Graham argues that the reason some conversations degenerate into useless arguments—most notably political and religious conversations—is because those topics “become part of people’s identity, and people can never have a fruitful argument about something that’s part of their identity.” This means that the problem with discussing politics or religion isn’t with the topic itself, but rather with the “partisan” people who participate in a discussion. Graham explains that “you could in principle have a useful conversation about [politics and religion] with some people,” just not people who have a political or religious identity.

In his final paragraph and in a comment on his own essay, Graham even goes so far as to say that “the more labels” a person has, the “dumber” that person is, and that identity makes one “stupid.”

The foundational claims of the essay are demonstrably false in their extremism. While it’s obvious that some people who identify with a religious or political label are impossible to talk to, it’s equally obvious that that doesn’t apply to everyone with a religious or political identity. To claim that you can “never have a fruitful argument” about politics with someone who holds political beliefs is absurd. I have had many such conversations with conservatives, liberals, libertarians, devout atheists, fundamentalist Christians, etc. These conversations have borne fruit in the form of a greater understanding of (and sometimes a change to) my own identity and beliefs.
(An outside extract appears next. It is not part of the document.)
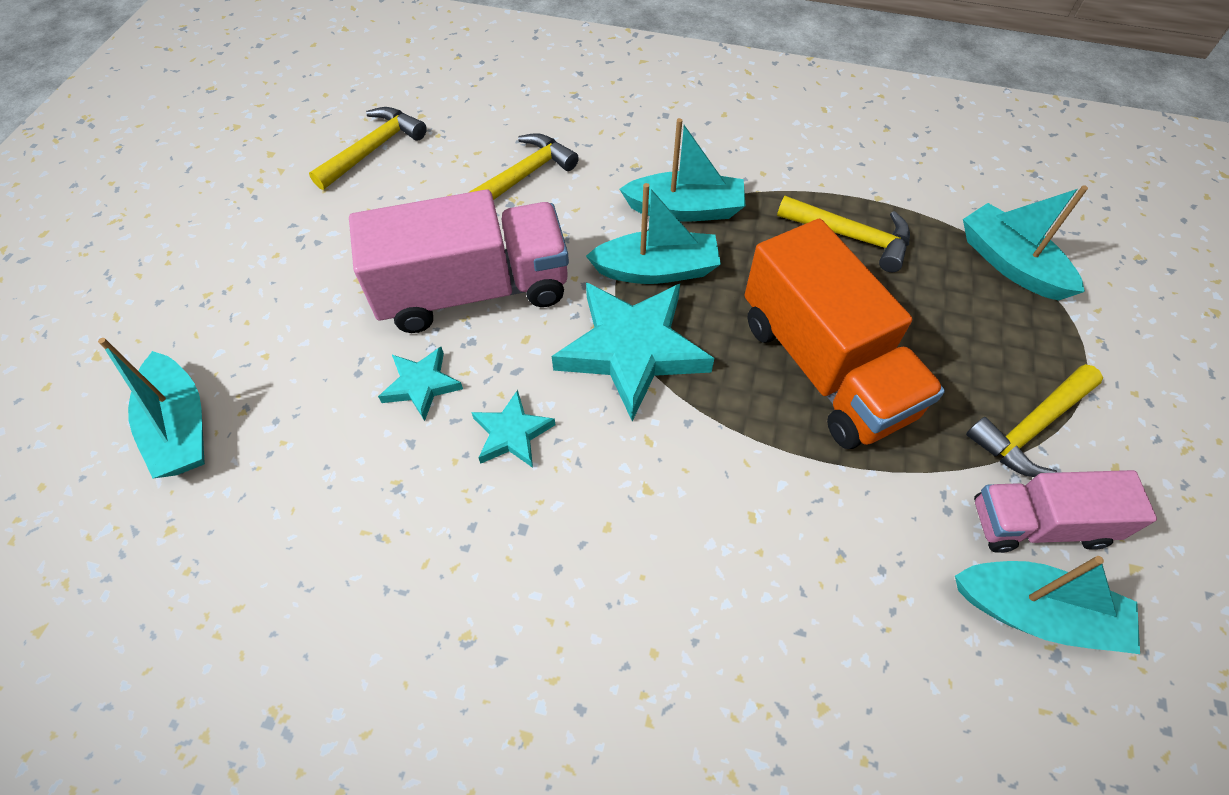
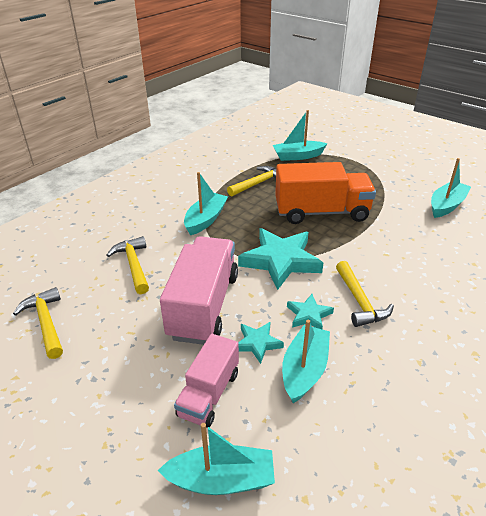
camera: 65 degrees left, 20 degrees down
(656, 270) = (237, 239): turquoise boat -> turquoise boat (304, 370)
(1030, 427) = (373, 179): yellow hammer -> yellow hammer (359, 301)
(1038, 524) = (412, 192): pink truck -> pink truck (209, 394)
Even the strength of one’s identity is not necessarily a determining factor in whether or not that person is able to have a fruitful discussion. There are people with very strong political or religious beliefs (Desmond Tutu, Joe Clark, Bill Blaikie, Barack Obama) who are still constructive and flexible for the sake of good debate where others are rigid. (That does not mean they don’t hold strongly to their beliefs, simply that they are confident enough in their beliefs to have them tested and questioned from different perspectives.) Conversely, I have known people to be rigid and stubbornly argumentative simply for the sake of arguing, even though they’ll later admit, when pressed, that they didn’t actually believe in anything they were saying.

Graham is therefore not describing anyone and everyone with an identity, but rather people who are stubborn, rigid, extreme or fundamentalist in their identity. People in this category can have many labels or even none.

I regard the conclusion that it’s advisable to “keep your identity small” to be at best unproductive and at worst dangerous. I would rather surround myself with people who disagree with me and belong to different schools of thought yet are willing to respect diversity of opinion and belief than with people who have gone out of their way to try and not answer the questions “who am I, what do I believe in, what do I think is worth advocating and standing up for?” Those are the questions that define identity, and that drive individual and societal improvement and progress.

I therefore think it is more advisable to allow your identity to grow and flourish, but to keep it humble. Hold beliefs, but don’t stop questioning them. Find truths, but never stop seeking new ones. Create an identity for yourself, but never stop growing and evolving as you learn from the identities that others have created for themselves. Take pride in the communities you choose to belong to, and respect and admire those to which you do not belong.

And finally, in arguments, try to follow Graham’s advice on how to disagree, which I think is much more productive than his advice to keep your identity small.